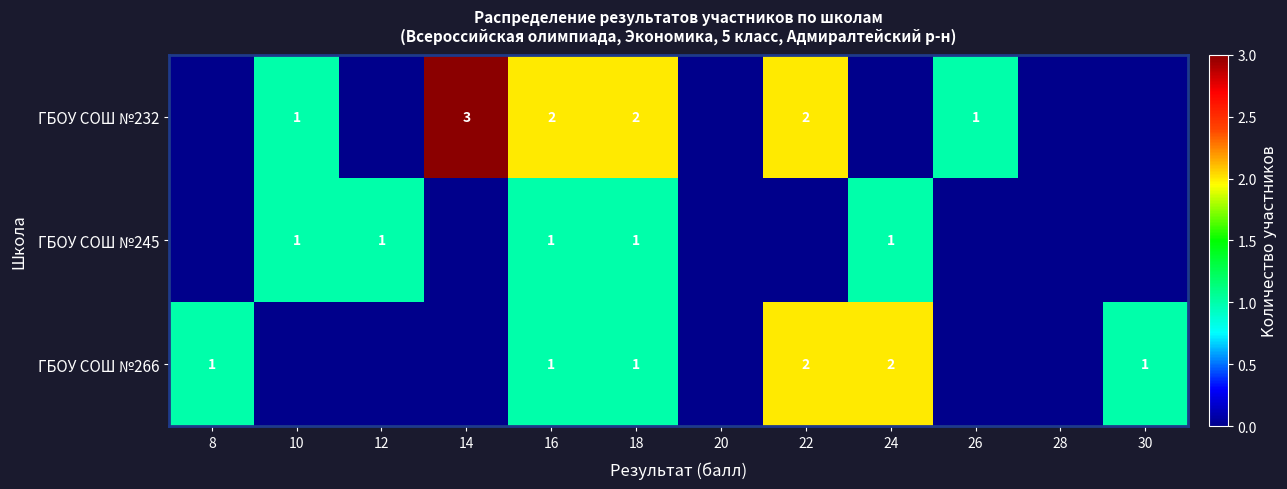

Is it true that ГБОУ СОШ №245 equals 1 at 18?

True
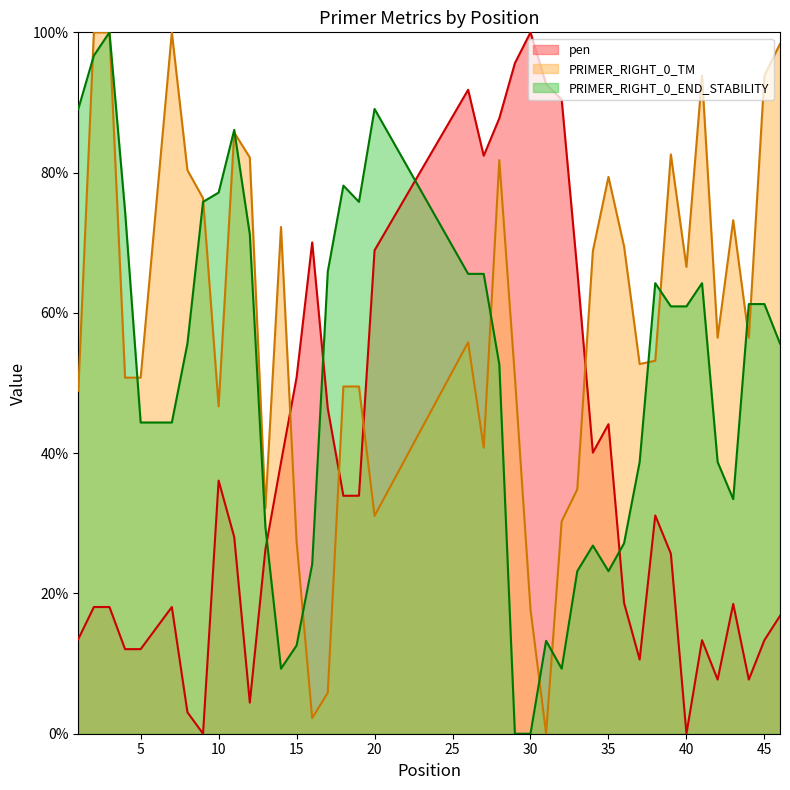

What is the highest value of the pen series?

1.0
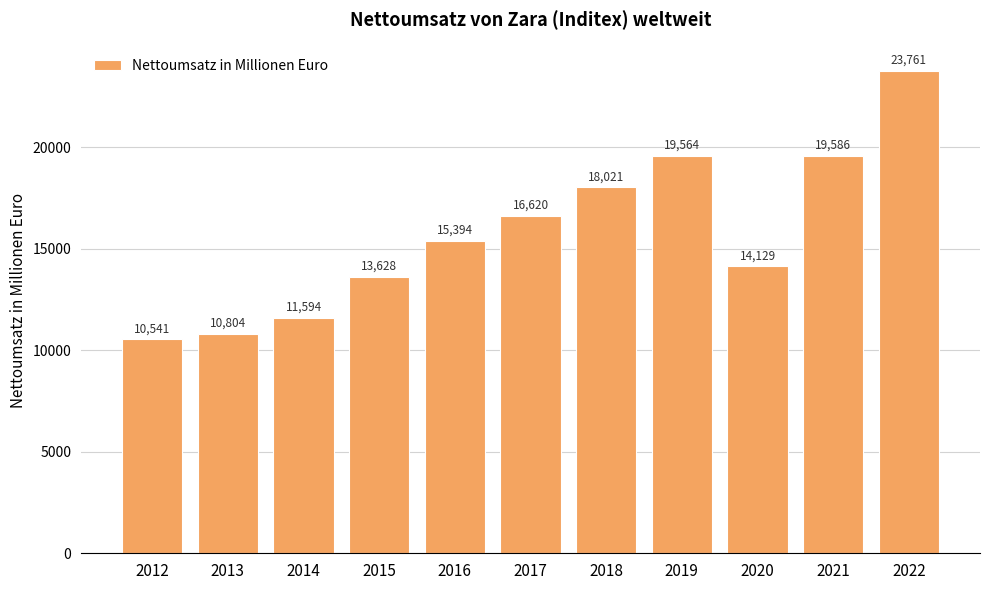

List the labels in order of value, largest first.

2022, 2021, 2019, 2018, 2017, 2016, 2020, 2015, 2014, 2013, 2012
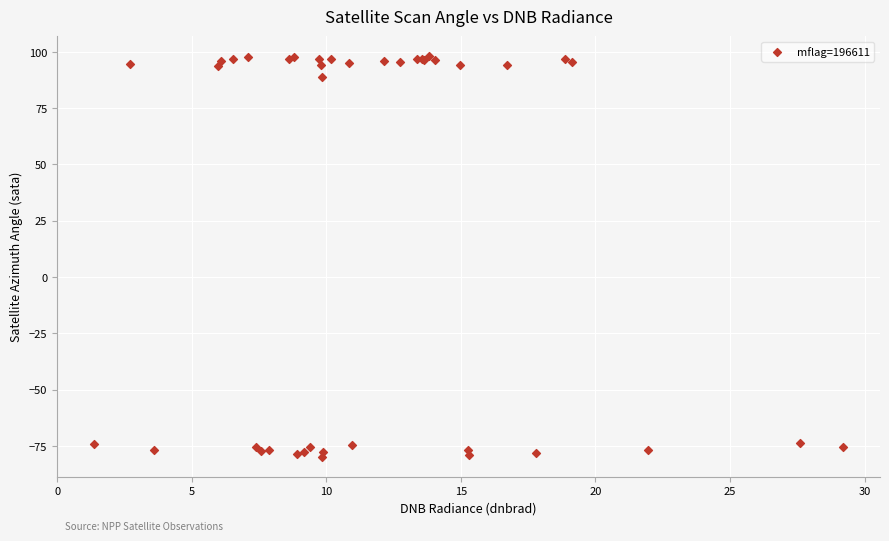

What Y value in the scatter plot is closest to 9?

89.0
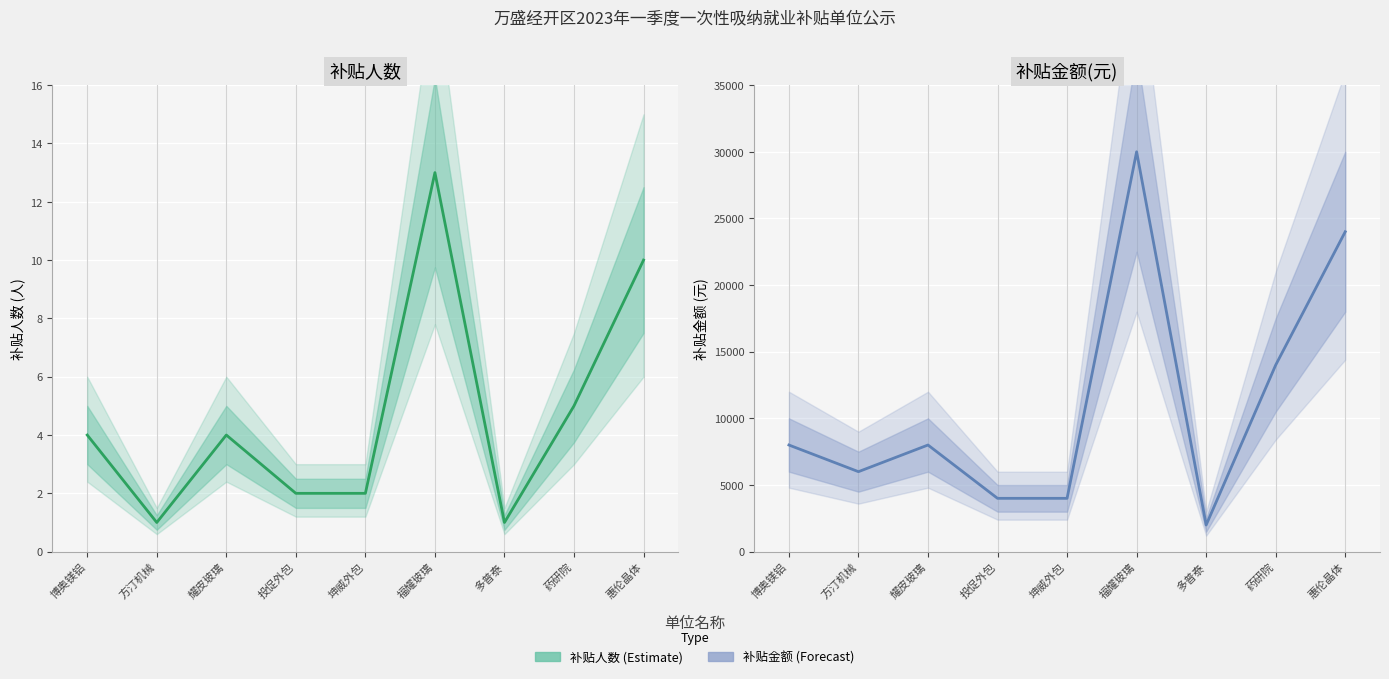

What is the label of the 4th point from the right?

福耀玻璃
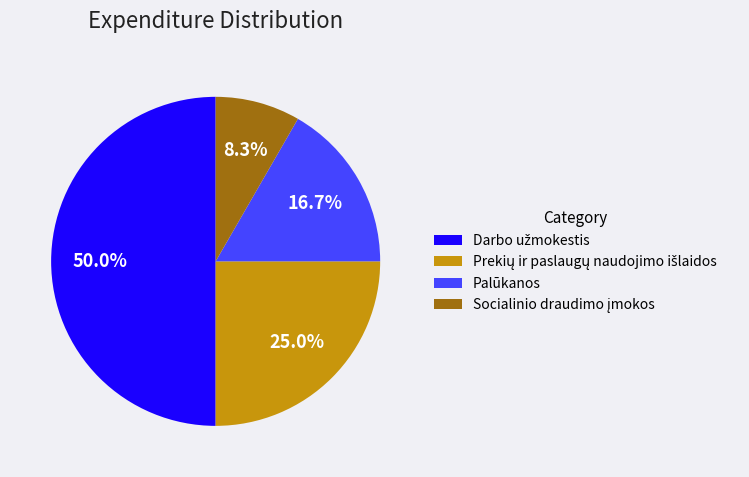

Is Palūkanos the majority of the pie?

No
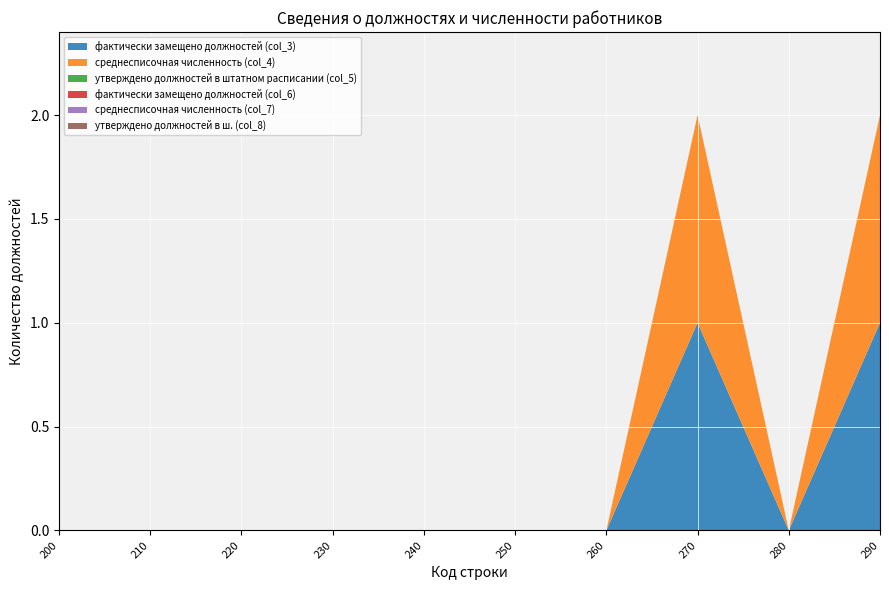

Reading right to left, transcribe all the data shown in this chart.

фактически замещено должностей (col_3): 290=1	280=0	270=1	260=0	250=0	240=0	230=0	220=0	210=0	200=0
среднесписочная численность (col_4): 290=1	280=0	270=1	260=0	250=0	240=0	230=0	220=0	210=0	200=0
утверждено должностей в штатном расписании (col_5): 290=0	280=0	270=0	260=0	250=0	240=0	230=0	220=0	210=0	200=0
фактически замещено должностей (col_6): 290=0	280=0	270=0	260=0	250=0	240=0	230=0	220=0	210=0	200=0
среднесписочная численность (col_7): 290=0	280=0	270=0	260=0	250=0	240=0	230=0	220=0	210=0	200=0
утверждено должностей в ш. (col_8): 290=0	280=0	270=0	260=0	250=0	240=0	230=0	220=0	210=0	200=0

════════

- [PROBLEM TO SOLVE] Rewrite all of the material above with every instance of "chart" changed to "graph" and everything else left as it is. Leave out the pictures.

- [ANSWER SECTION]
Is it true that ГБОУ СОШ №245 equals 1 at 18?

True

What is the highest value of the pen series?

1.0

List the labels in order of value, largest first.

2022, 2021, 2019, 2018, 2017, 2016, 2020, 2015, 2014, 2013, 2012

What Y value in the scatter plot is closest to 9?

89.0

What is the label of the 4th point from the right?

福耀玻璃

Is Palūkanos the majority of the pie?

No

Reading right to left, transcribe all the data shown in this graph.

фактически замещено должностей (col_3): 290=1	280=0	270=1	260=0	250=0	240=0	230=0	220=0	210=0	200=0
среднесписочная численность (col_4): 290=1	280=0	270=1	260=0	250=0	240=0	230=0	220=0	210=0	200=0
утверждено должностей в штатном расписании (col_5): 290=0	280=0	270=0	260=0	250=0	240=0	230=0	220=0	210=0	200=0
фактически замещено должностей (col_6): 290=0	280=0	270=0	260=0	250=0	240=0	230=0	220=0	210=0	200=0
среднесписочная численность (col_7): 290=0	280=0	270=0	260=0	250=0	240=0	230=0	220=0	210=0	200=0
утверждено должностей в ш. (col_8): 290=0	280=0	270=0	260=0	250=0	240=0	230=0	220=0	210=0	200=0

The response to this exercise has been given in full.